Numa dessas madrugadas de colo, enquanto me punha a dançar para acalentá-la, Lis botou os olhinhos num quadro que tenho na cozinha, estampado com versos de Neruda que dizem: “assim, a cada manhã de minha vida trago do sonho outro sonho”.
As últimas madrugadas, confusas entre o sono e a vigília, foram como sonhar acordado. Aos poucos a fantasia esmaece perante a luz do sol e revela uma bebê em sua pequenez, respirando paz, indiferente a tudo o que imagino para ela.

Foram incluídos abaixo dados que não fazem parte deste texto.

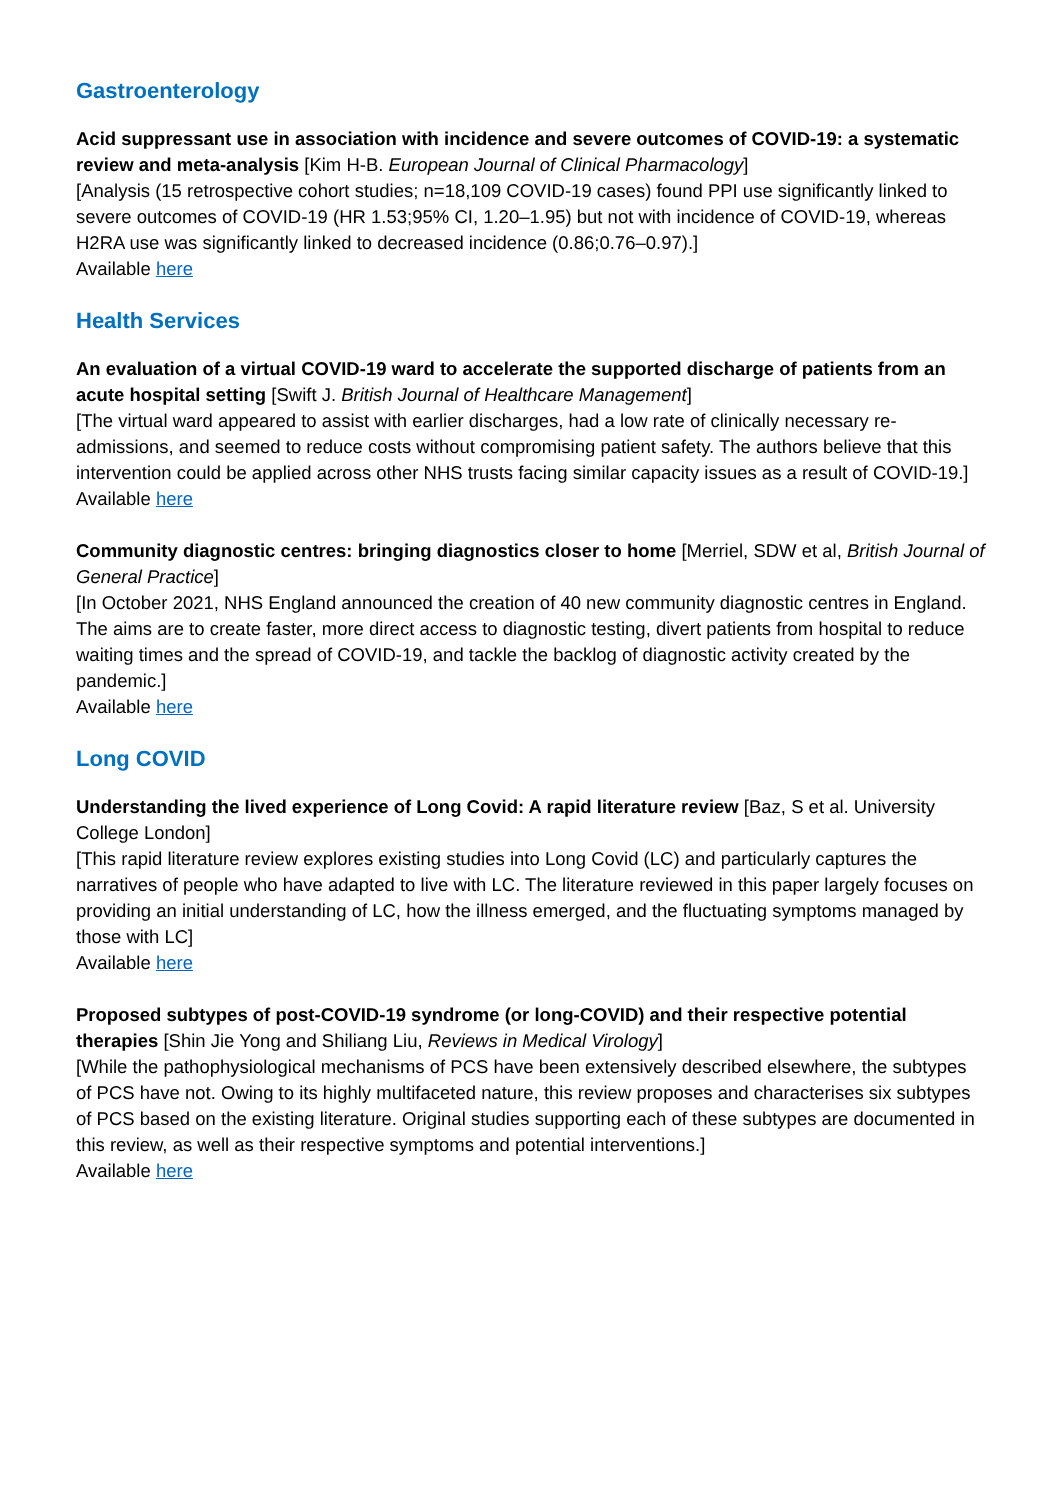Gastroenterology
Acid suppressant use in association with incidence and severe outcomes of COVID-19: a systematic review and meta-analysis [Kim H-B. European Journal of Clinical Pharmacology]
[Analysis (15 retrospective cohort studies; n=18,109 COVID-19 cases) found PPI use significantly linked to severe outcomes of COVID-19 (HR 1.53;95% CI, 1.20–1.95) but not with incidence of COVID-19, whereas H2RA use was significantly linked to decreased incidence (0.86;0.76–0.97).]
Available here
Health Services
An evaluation of a virtual COVID-19 ward to accelerate the supported discharge of patients from an acute hospital setting [Swift J. British Journal of Healthcare Management]
[The virtual ward appeared to assist with earlier discharges, had a low rate of clinically necessary re-admissions, and seemed to reduce costs without compromising patient safety. The authors believe that this intervention could be applied across other NHS trusts facing similar capacity issues as a result of COVID-19.]
Available here
Community diagnostic centres: bringing diagnostics closer to home [Merriel, SDW et al, British Journal of General Practice]
[In October 2021, NHS England announced the creation of 40 new community diagnostic centres in England. The aims are to create faster, more direct access to diagnostic testing, divert patients from hospital to reduce waiting times and the spread of COVID-19, and tackle the backlog of diagnostic activity created by the pandemic.]
Available here
Long COVID
Understanding the lived experience of Long Covid: A rapid literature review [Baz, S et al. University College London]
[This rapid literature review explores existing studies into Long Covid (LC) and particularly captures the narratives of people who have adapted to live with LC. The literature reviewed in this paper largely focuses on providing an initial understanding of LC, how the illness emerged, and the fluctuating symptoms managed by those with LC]
Available here
Proposed subtypes of post-COVID-19 syndrome (or long-COVID) and their respective potential therapies [Shin Jie Yong and Shiliang Liu, Reviews in Medical Virology]
[While the pathophysiological mechanisms of PCS have been extensively described elsewhere, the subtypes of PCS have not. Owing to its highly multifaceted nature, this review proposes and characterises six subtypes of PCS based on the existing literature. Original studies supporting each of these subtypes are documented in this review, as well as their respective symptoms and potential interventions.]
Available here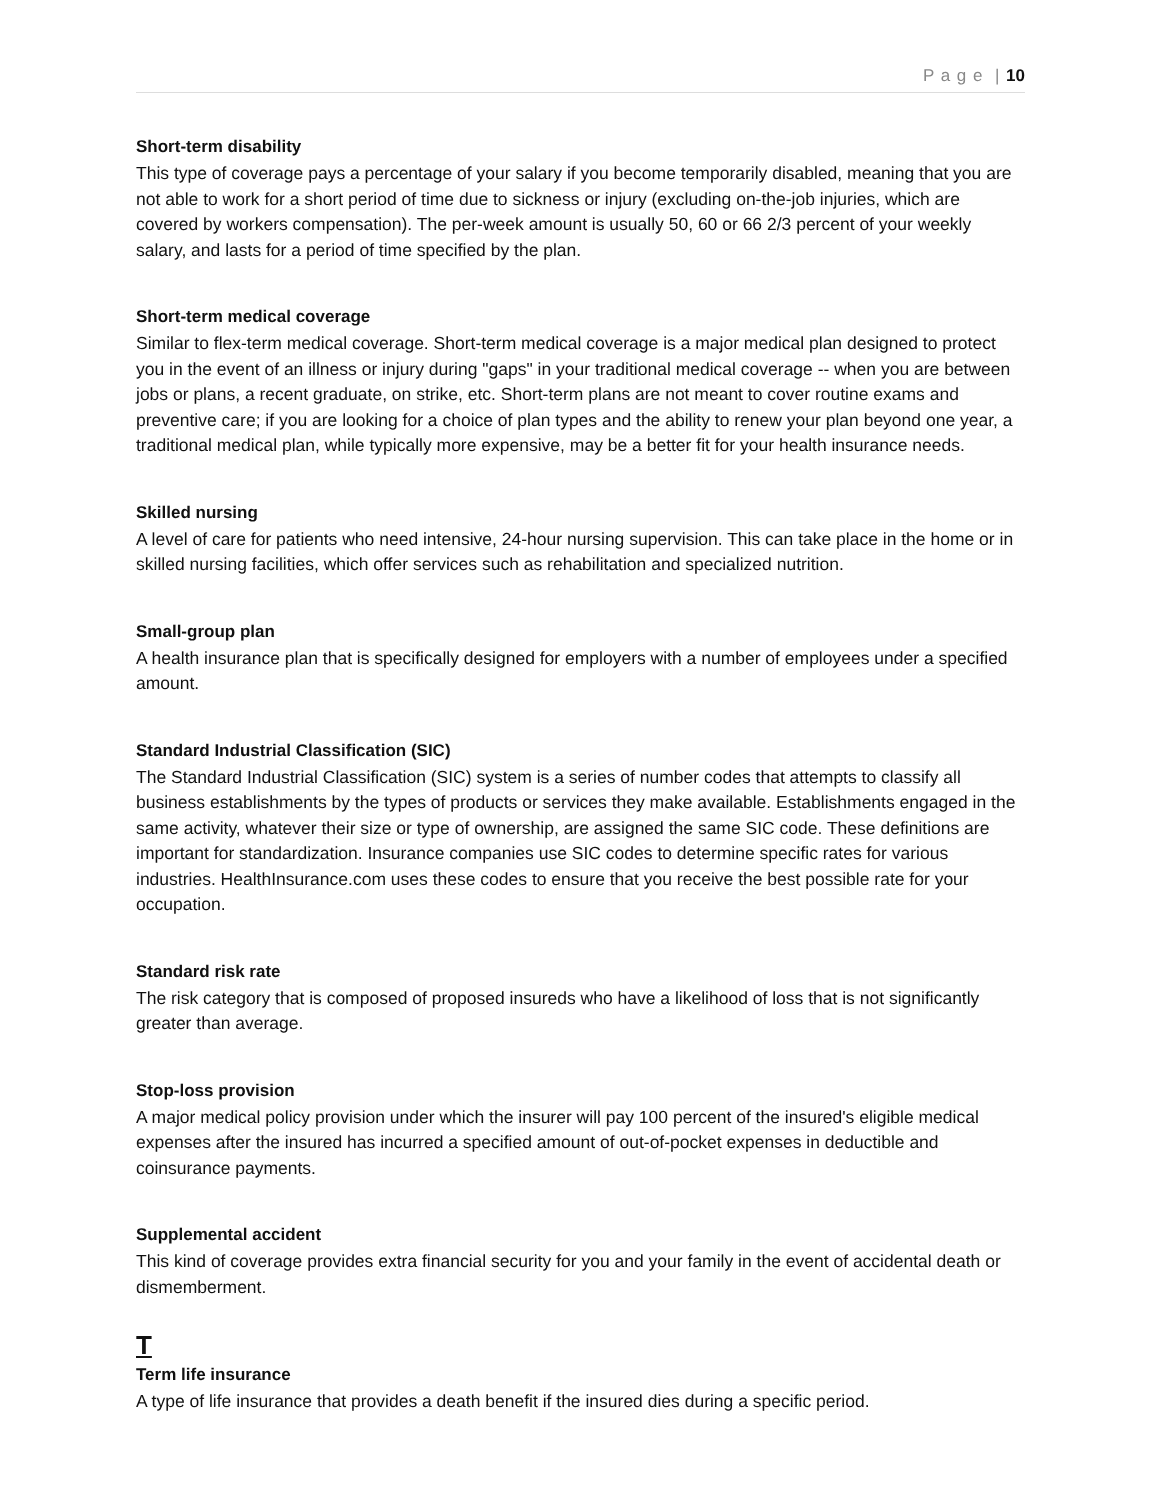P a g e | 10
Short-term disability
This type of coverage pays a percentage of your salary if you become temporarily disabled, meaning that you are not able to work for a short period of time due to sickness or injury (excluding on-the-job injuries, which are covered by workers compensation). The per-week amount is usually 50, 60 or 66 2/3 percent of your weekly salary, and lasts for a period of time specified by the plan.
Short-term medical coverage
Similar to flex-term medical coverage. Short-term medical coverage is a major medical plan designed to protect you in the event of an illness or injury during "gaps" in your traditional medical coverage -- when you are between jobs or plans, a recent graduate, on strike, etc. Short-term plans are not meant to cover routine exams and preventive care; if you are looking for a choice of plan types and the ability to renew your plan beyond one year, a traditional medical plan, while typically more expensive, may be a better fit for your health insurance needs.
Skilled nursing
A level of care for patients who need intensive, 24-hour nursing supervision. This can take place in the home or in skilled nursing facilities, which offer services such as rehabilitation and specialized nutrition.
Small-group plan
A health insurance plan that is specifically designed for employers with a number of employees under a specified amount.
Standard Industrial Classification (SIC)
The Standard Industrial Classification (SIC) system is a series of number codes that attempts to classify all business establishments by the types of products or services they make available. Establishments engaged in the same activity, whatever their size or type of ownership, are assigned the same SIC code. These definitions are important for standardization. Insurance companies use SIC codes to determine specific rates for various industries. HealthInsurance.com uses these codes to ensure that you receive the best possible rate for your occupation.
Standard risk rate
The risk category that is composed of proposed insureds who have a likelihood of loss that is not significantly greater than average.
Stop-loss provision
A major medical policy provision under which the insurer will pay 100 percent of the insured's eligible medical expenses after the insured has incurred a specified amount of out-of-pocket expenses in deductible and coinsurance payments.
Supplemental accident
This kind of coverage provides extra financial security for you and your family in the event of accidental death or dismemberment.
T
Term life insurance
A type of life insurance that provides a death benefit if the insured dies during a specific period.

Percebo que minha vontade pouco importa. Não deixa de ser uma espécie de egoísmo, talvez até um preconceito disfarçado de boas intenções (o tipo mais perigoso). Aqueles projetos, ambições e expectativas precisam ser depostos. Não devo colocar em suas costas os desejos meus nem os que penso ser da humanidade. Devo é estar ao seu lado, oferecendo a ela toda a condição possível para que encontre os seus próprios desejos. Para que exercite, ao longo da vida, sua potência de ser. Meu papel, daqui em diante, é preparar o solo para a flor de Lis. Eu não poderia estar mais realizado.